Fighter aircraft fly in two plane units: Leader and wingman. If they fly abrest, they could foul each other if called to manuever suddenly, and the wingman can't readily manuever to keep the leader's "six" clear. When a flight of four travel together, they do so in a "finger four" formation (as two two-ship elements), first develped by the RAF in WWII. This provides mutual support, while preserving the range of options for manuever for each aircraft. When going from place to place in peaceful conditions, the formation is kept fairly tight. When things get hot, the formation is opened up to provide more room for manuever, and to make any missile that misses one aircraft less likely to home on the other.

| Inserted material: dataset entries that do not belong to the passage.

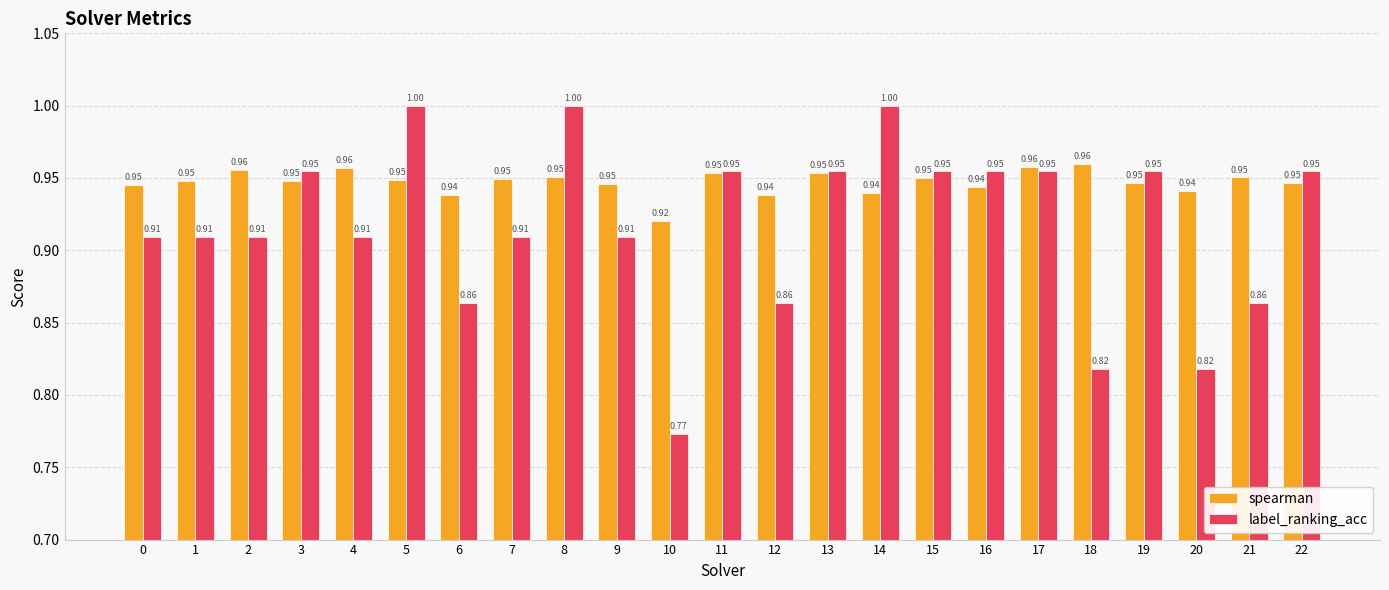

At how many categories does at least one series exceed 0?

23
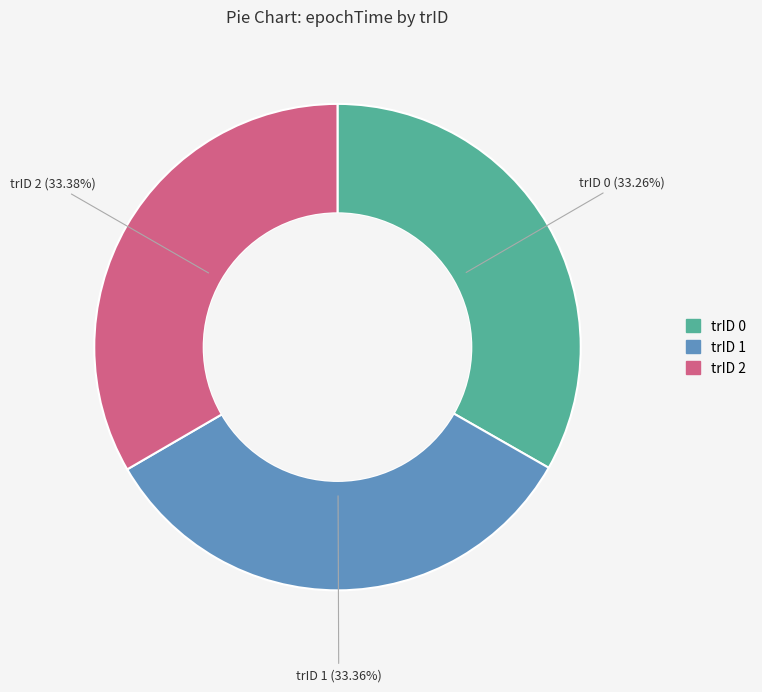

Is there any slice that represents more than half of the pie?

No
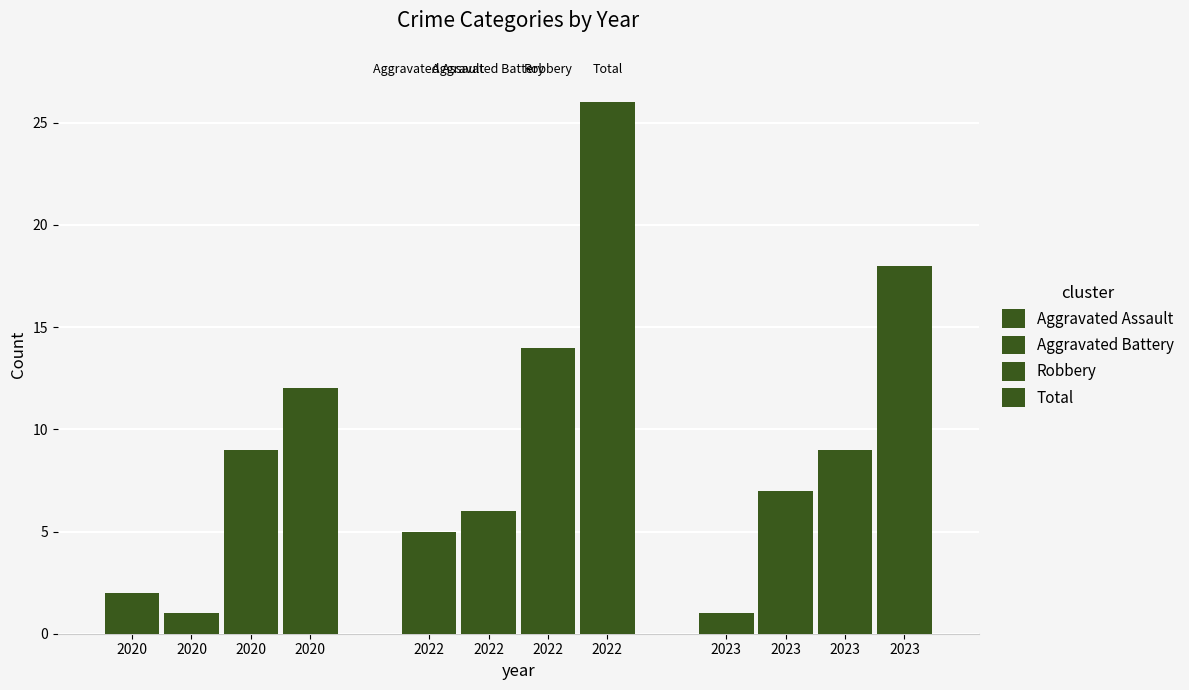

What is the total value across all series at 2020?

24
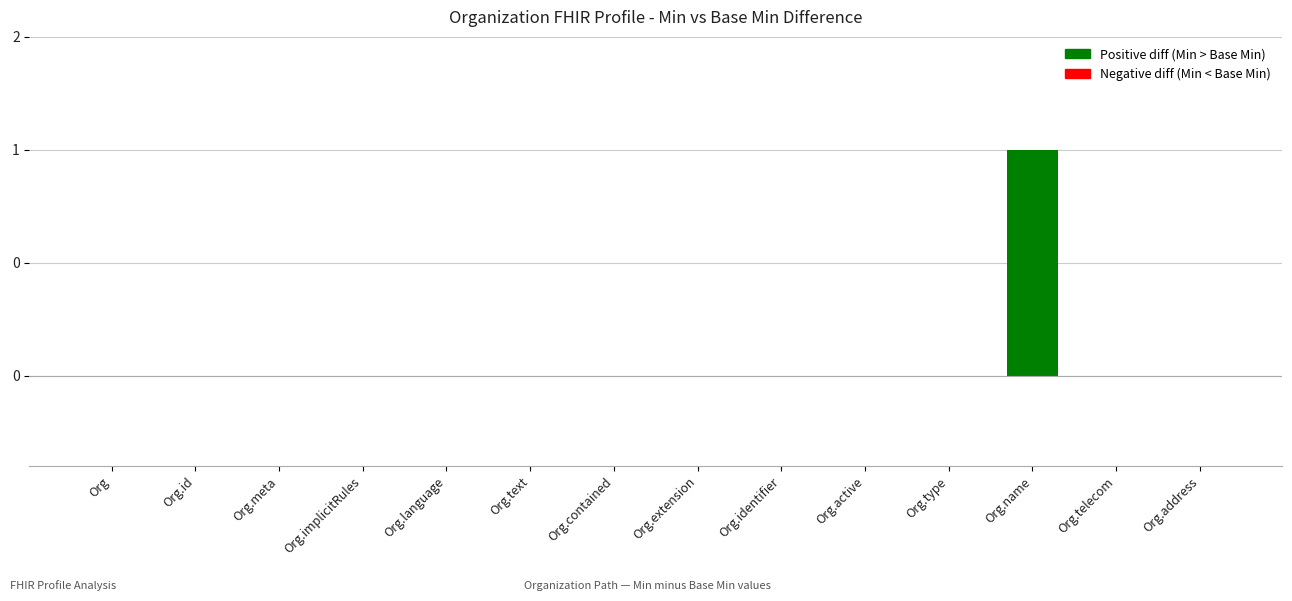

Are the bars horizontal?

No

Hold your hand up in front of you, back towards your face. Look at your fingernails (discount your thumb). Each fingernail represents an aircraft. Note that your second finger is the longest, placing that plane out front. Your index finger is the lead aircraft's wingman. Your ring finger is the lead plane of the second element, while your pinky is the second element's wingman. You'll see that the fomation is asymetrical, but is compact enough for each pilot to be able to check his wingman's tail, without having to swivel his head 180 degrees, and preserves the ability to manuever.